WORK REQUIRED:
Repeat the tomato history transcript from "Tomatoes are grown" to "a few things.", substituting "afraid" for every "terrified".

The History of Tomatoes

Subscribe
Apple | Spotify | Amazon | Player.FM | TuneIn
Castbox | Podurama | Podcast Republic | RSS | Patreon


Podcast Transcript

One of the most popular foods in the world is tomatoes. 

Tomatoes are grown almost everywhere in the world today, and they have become the basis of several international cuisines. 

However, just a few hundred years ago, very few people were eating tomatoes as we know them today.

In fact, even after they were cultivated, there were people terrified to actually eat them.

Learn more about tomatoes and tomatoes and their history on this episode of Everything Everywhere Daily.


Let me start this episode by noting a few things. 

I am going to use the American pronunciation of to-may-to, not the British pronunciation of to-mah-to. That’s because…..I’m an American, and this is my show. 

The other thing is that a tomato is indeed a fruit. The distinction between a fruit and a vegetable is pretty clear, and a tomato is indeed a fruit as it is the seed-bearing part of the plant. It isn’t necessarily sweet like an apple or an orange, but it is a seed-bearing fruit. 

However, from a culinary standpoint, it is served as a vegetable like other fruits such as cucumbers, peppers, eggplant/aubergine, avocados, pumpkins, squash, and zucchini. 

So, with that, where do tomatoes come from? 

The exact origin of the tomato isn’t clear, but they are believed to have come from the coastal region of western South America, which today includes Ecuador, Peru, Bolivia, and Northern Chile. 

All tomatoes today are thought to originate from a single species known as Solanum lycopersicum.

The first tomatoes were thought to be nothing like the tomatoes we know today. They were most probably extremely small, probably the size of berries. 

What made the tomato useful was its domestication. Again, we don’t know exactly where or where it was domesticated, but the earliest evidence points to it being grown in southern Mexico around the year 500 BC. Given the time, it was probably first cultivated by the Maya people. 

The cultivation of the tomato in Mexico resulted in the creation of many varietals which differed in color, texture, and shape. 

We honestly know very little about how tomatoes were used and grown from this period because there were no records kept about them. 

The first real documentation of tomatoes occurred with the arrival of the Spanish in the Americas. 

The Franciscan friar Bernardino de Sahagún was one of the first Europeans to document the Aztec use of tomatoes. Sometime in the 1540s, he was walking around the Nahua market in the city of Tenochtitlán, which is today Mexico City. He recorded what he saw in his ethnographic record of the Aztecs, known as the Florentine Codex. 

He noted there were “large tomatoes, small tomatoes, leaf tomatoes, sweet tomatoes, large serpent tomatoes, [and] nipple-shaped tomatoes…”

He saw red, yellow, and green tomatoes. He also saw a wide variety of tomato-based sauces for sale, with chilies, mushrooms, and avocados. 

My personal guess is that if you were to go back in time 500 years and visit the Nahua market, most of the foods you would see would probably be recognizable or at least familiar.

DATA RECORDS:
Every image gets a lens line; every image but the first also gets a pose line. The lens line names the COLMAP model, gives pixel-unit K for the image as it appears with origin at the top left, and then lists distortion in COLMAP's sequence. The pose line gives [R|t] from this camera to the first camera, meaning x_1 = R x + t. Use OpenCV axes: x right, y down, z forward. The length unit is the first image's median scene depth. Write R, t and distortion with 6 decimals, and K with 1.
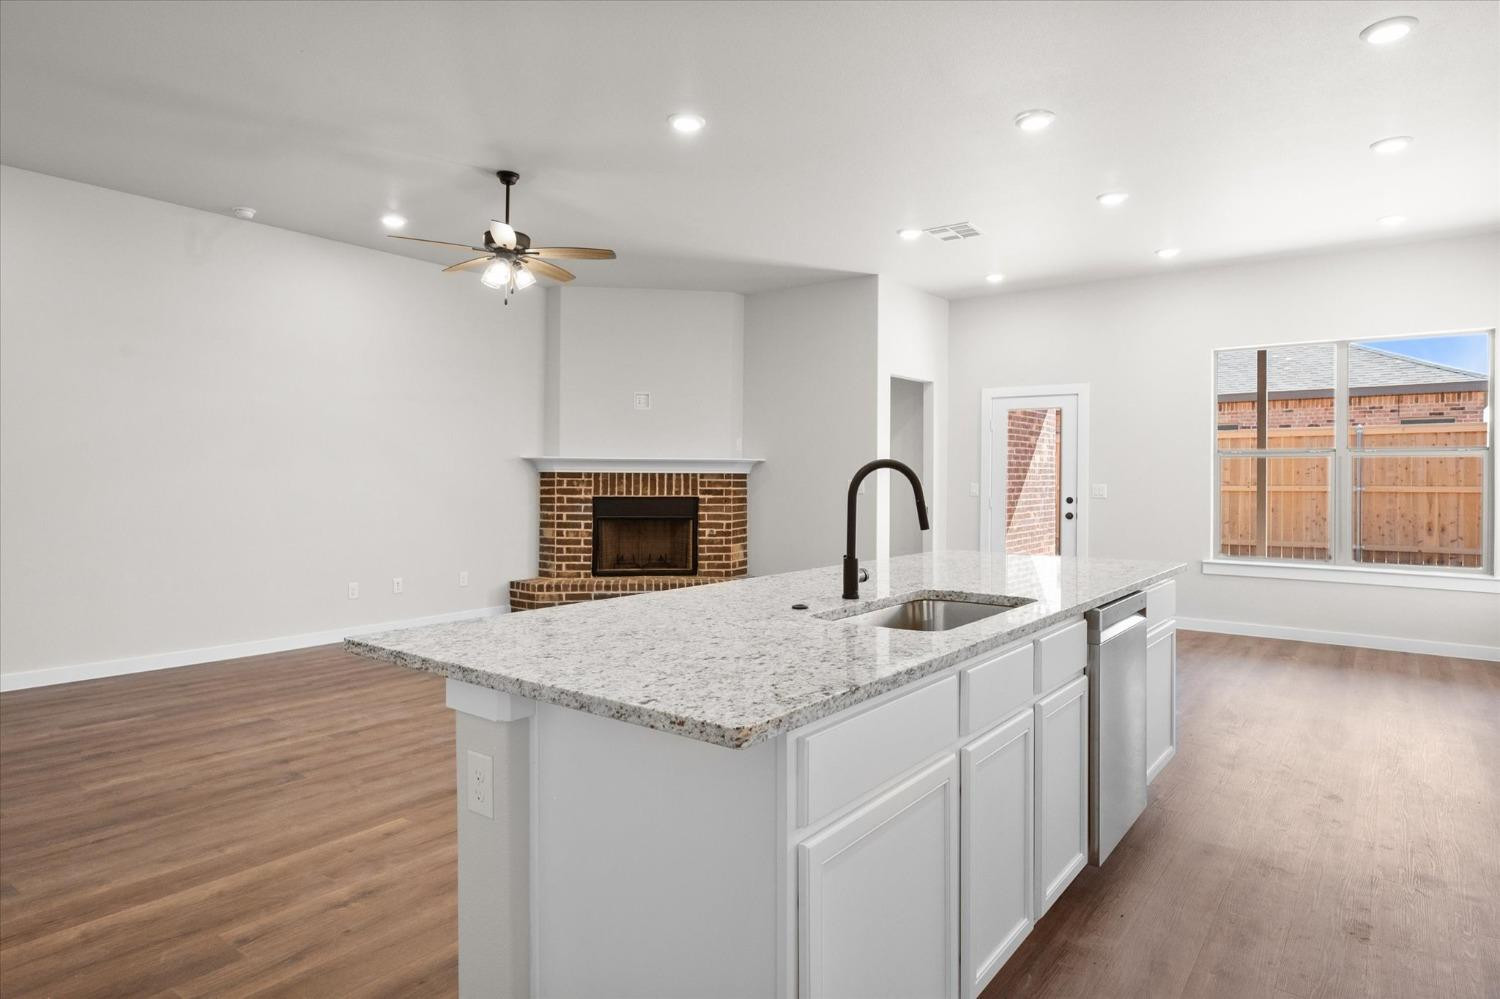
lens RADIAL K [[832.7, 0, 742.0], [0, 832.7, 477.3], [0, 0, 1]] dist [0.004712, -0.002274]
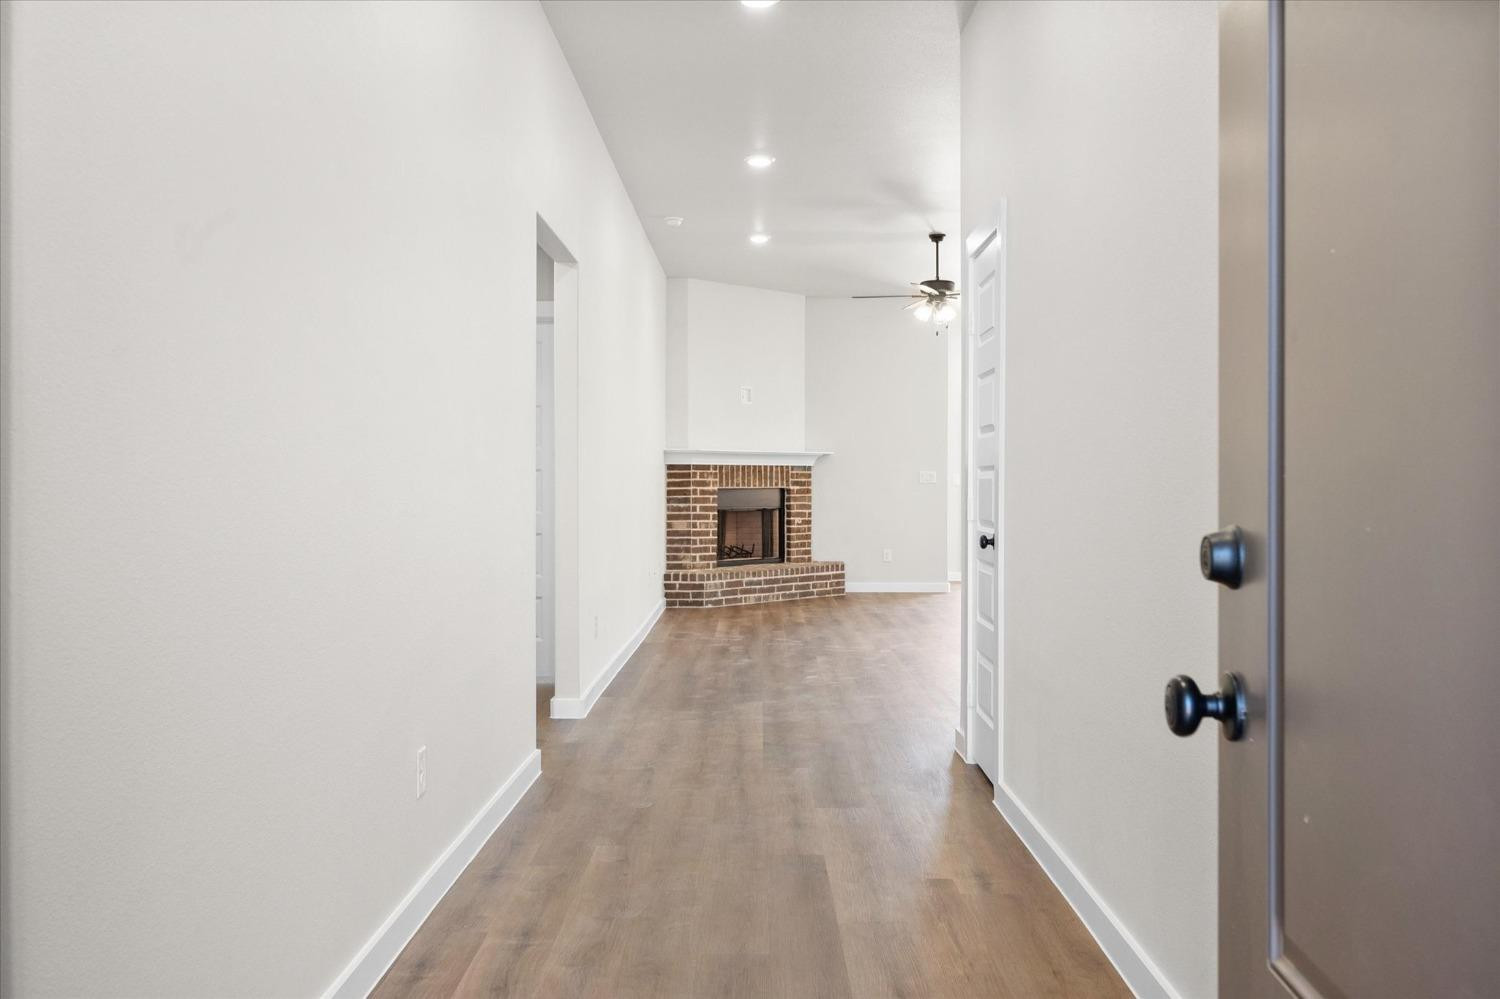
lens RADIAL K [[1250.2, 0, 733.0], [0, 1250.2, 467.6], [0, 0, 1]] dist [-0.003035, 0.009902]
pose [[0.808070, 0.000866, 0.589086, -1.065061], [0.000140, 0.999999, -0.001663, 0.000182], [-0.589087, 0.001426, 0.808068, -0.248613]]
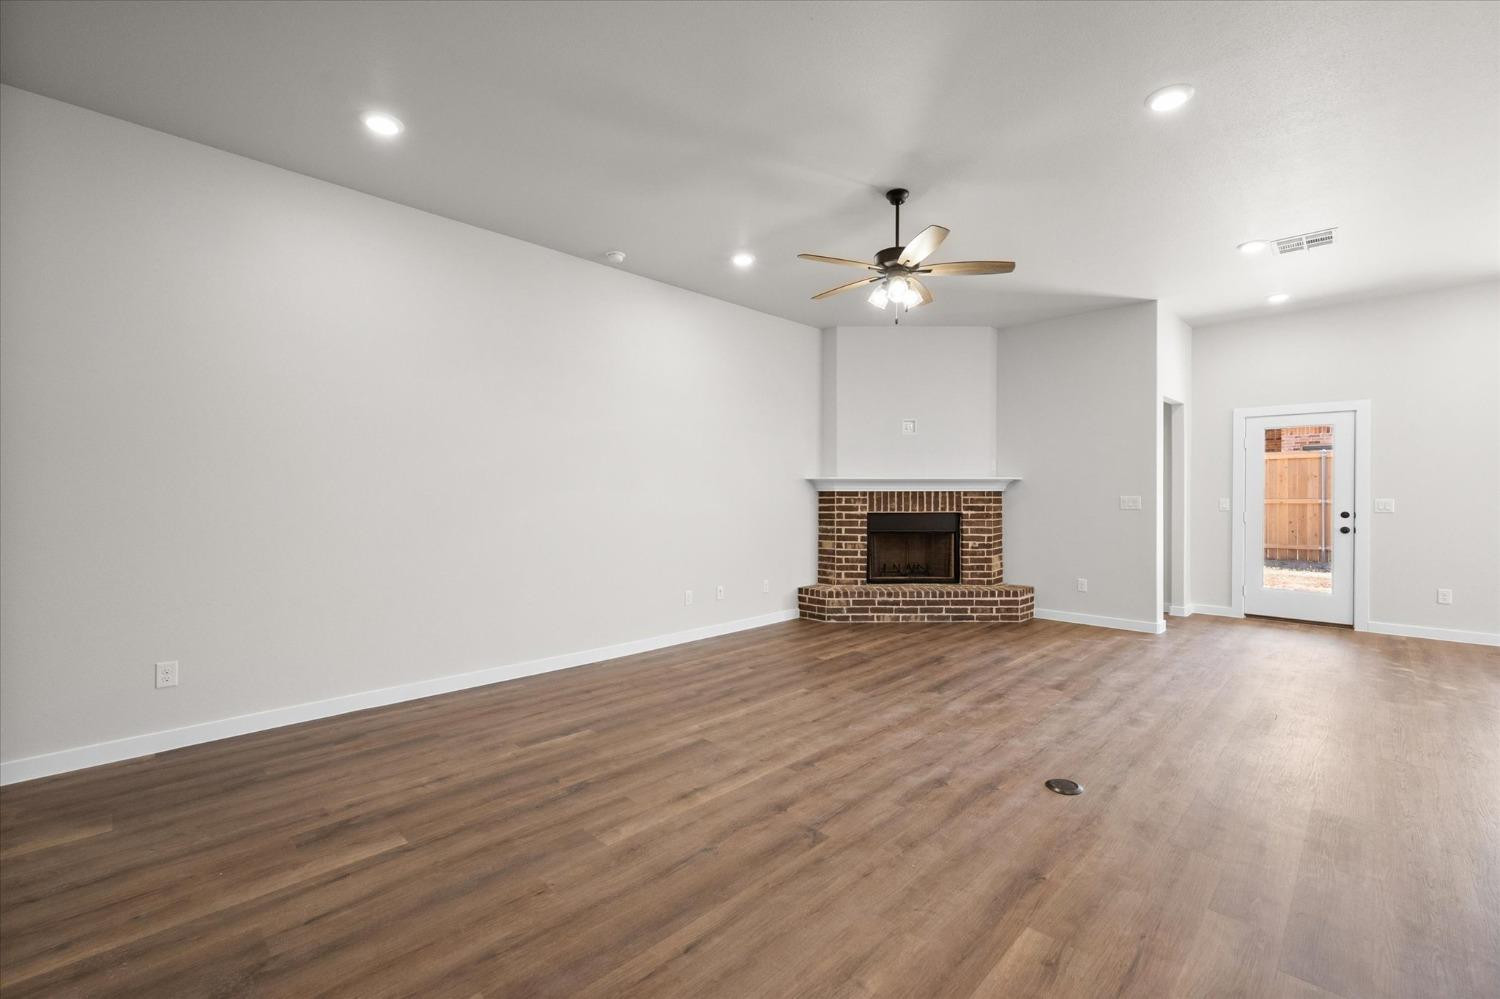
lens RADIAL K [[624.3, 0, 754.3], [0, 624.3, 497.8], [0, 0, 1]] dist [0.001302, -0.000165]
pose [[0.992404, -0.005896, -0.122881, -0.227109], [0.006520, 0.999968, 0.004679, -0.001922], [0.122850, -0.005445, 0.992410, 0.146337]]
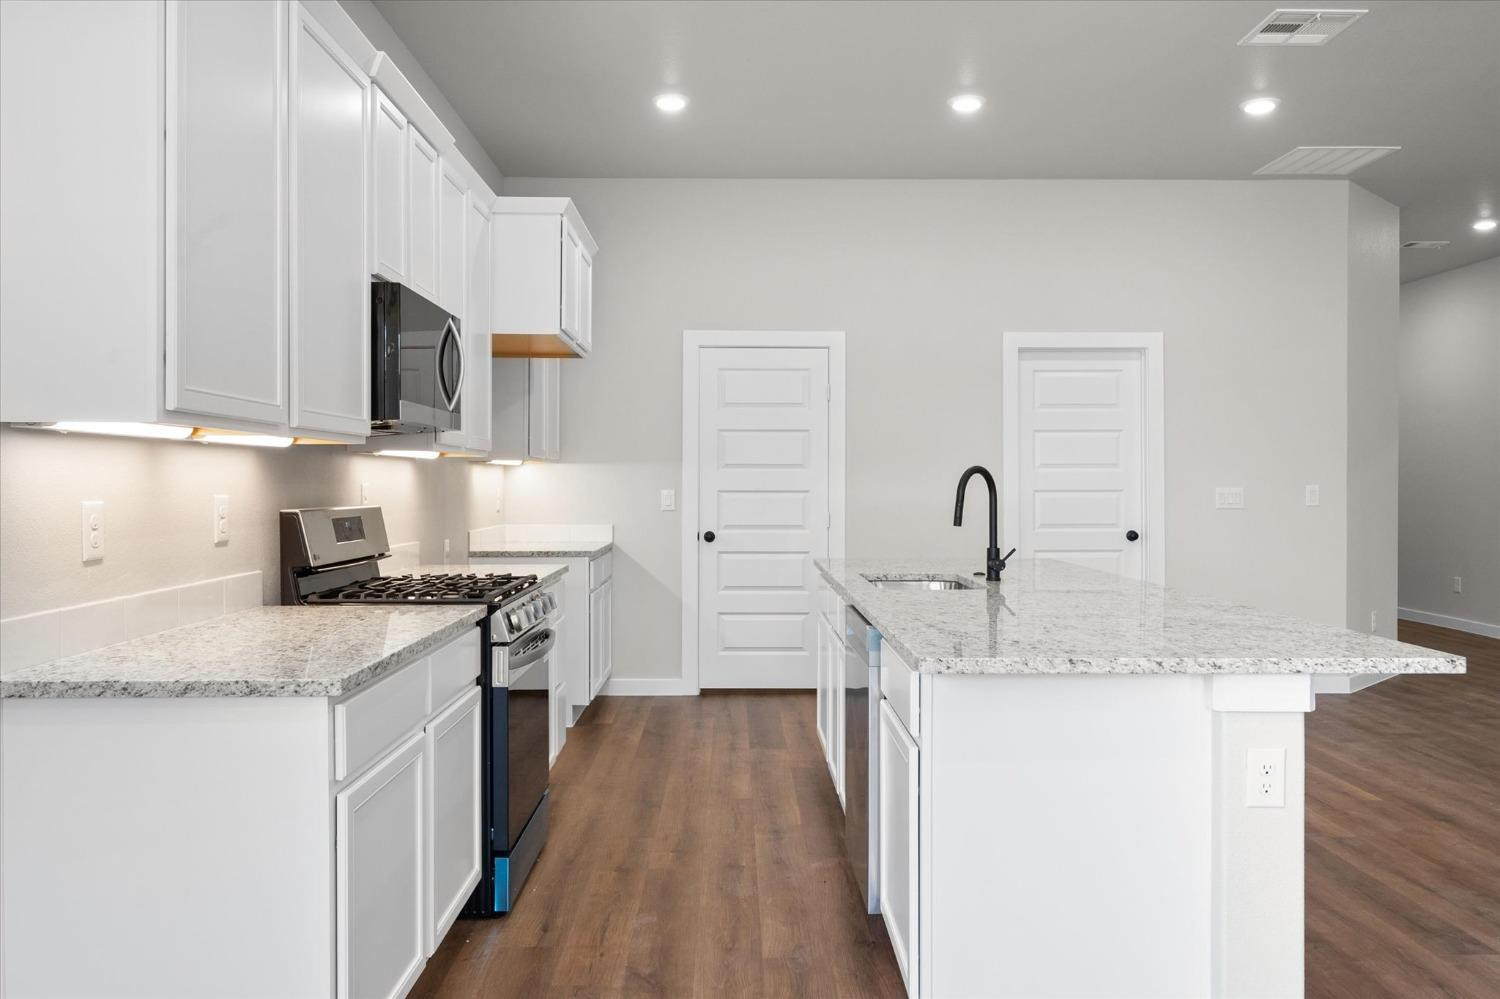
lens RADIAL K [[1177.8, 0, 756.9], [0, 1177.8, 485.8], [0, 0, 1]] dist [-0.004886, 0.011659]
pose [[-0.775406, -0.003837, -0.631452, 0.455042], [-0.001425, 0.999990, -0.004326, 0.003789], [0.631462, -0.002454, -0.775403, 0.642081]]
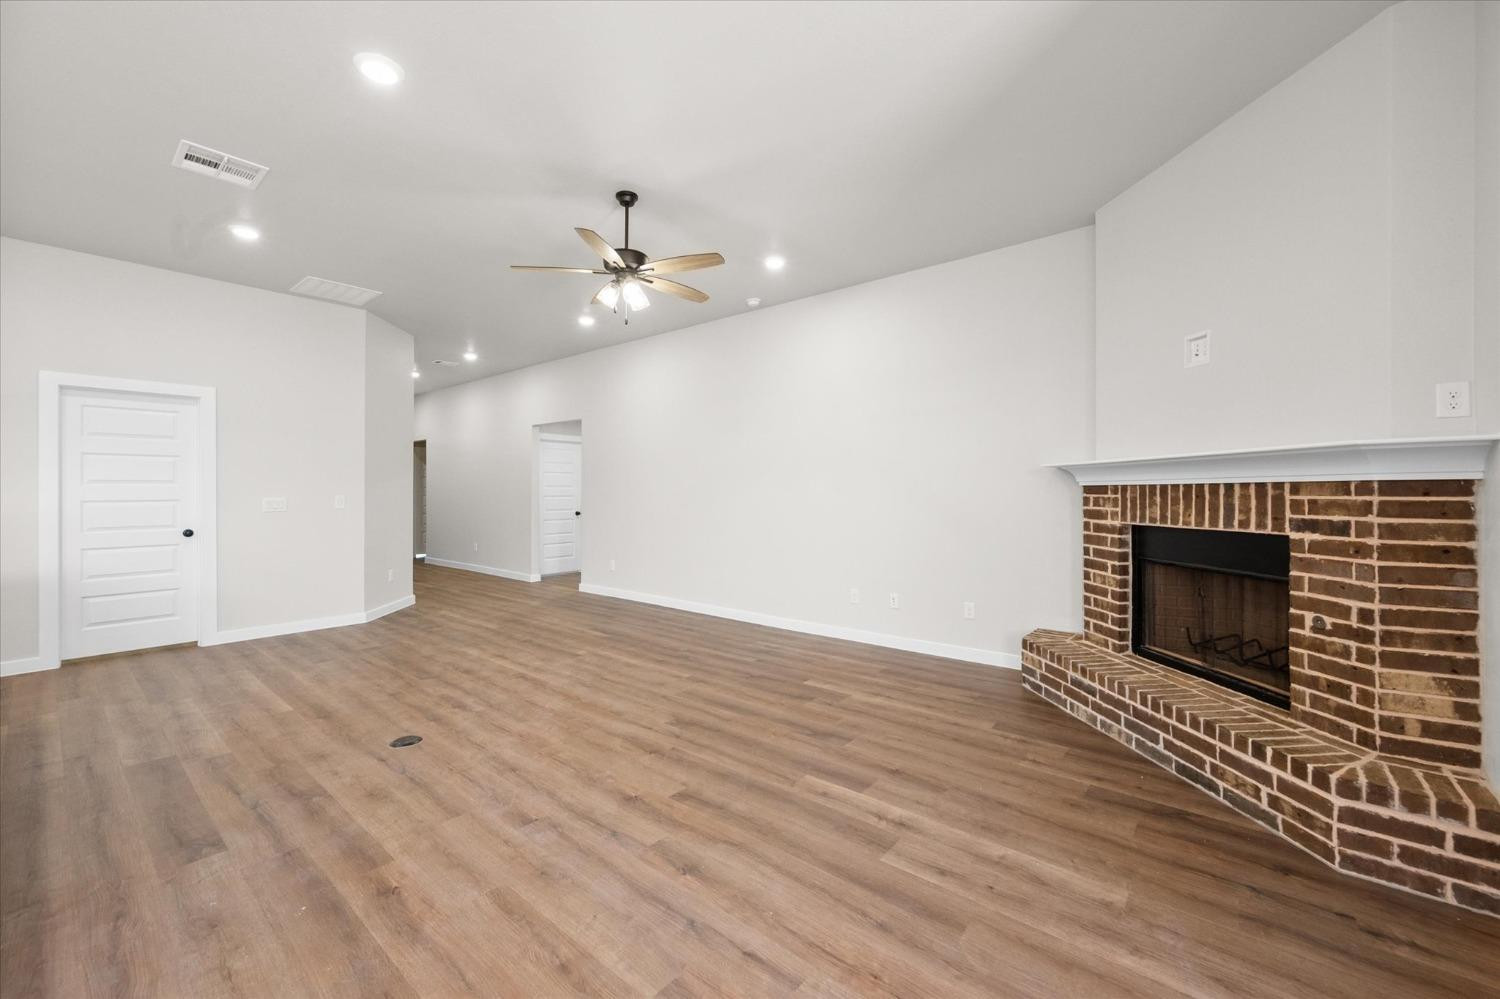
lens RADIAL K [[596.5, 0, 756.6], [0, 596.5, 489.6], [0, 0, 1]] dist [-0.000471, -0.000219]
pose [[-0.027100, -0.010157, -0.999581, 0.274201], [0.004504, 0.999937, -0.010283, 0.001165], [0.999623, -0.004780, -0.027053, 0.738274]]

ANSWER SPACE:
Tomatoes are grown almost everywhere in the world today, and they have become the basis of several international cuisines. 

However, just a few hundred years ago, very few people were eating tomatoes as we know them today.

In fact, even after they were cultivated, there were people afraid to actually eat them.

Learn more about tomatoes and tomatoes and their history on this episode of Everything Everywhere Daily.


Let me start this episode by noting a few things.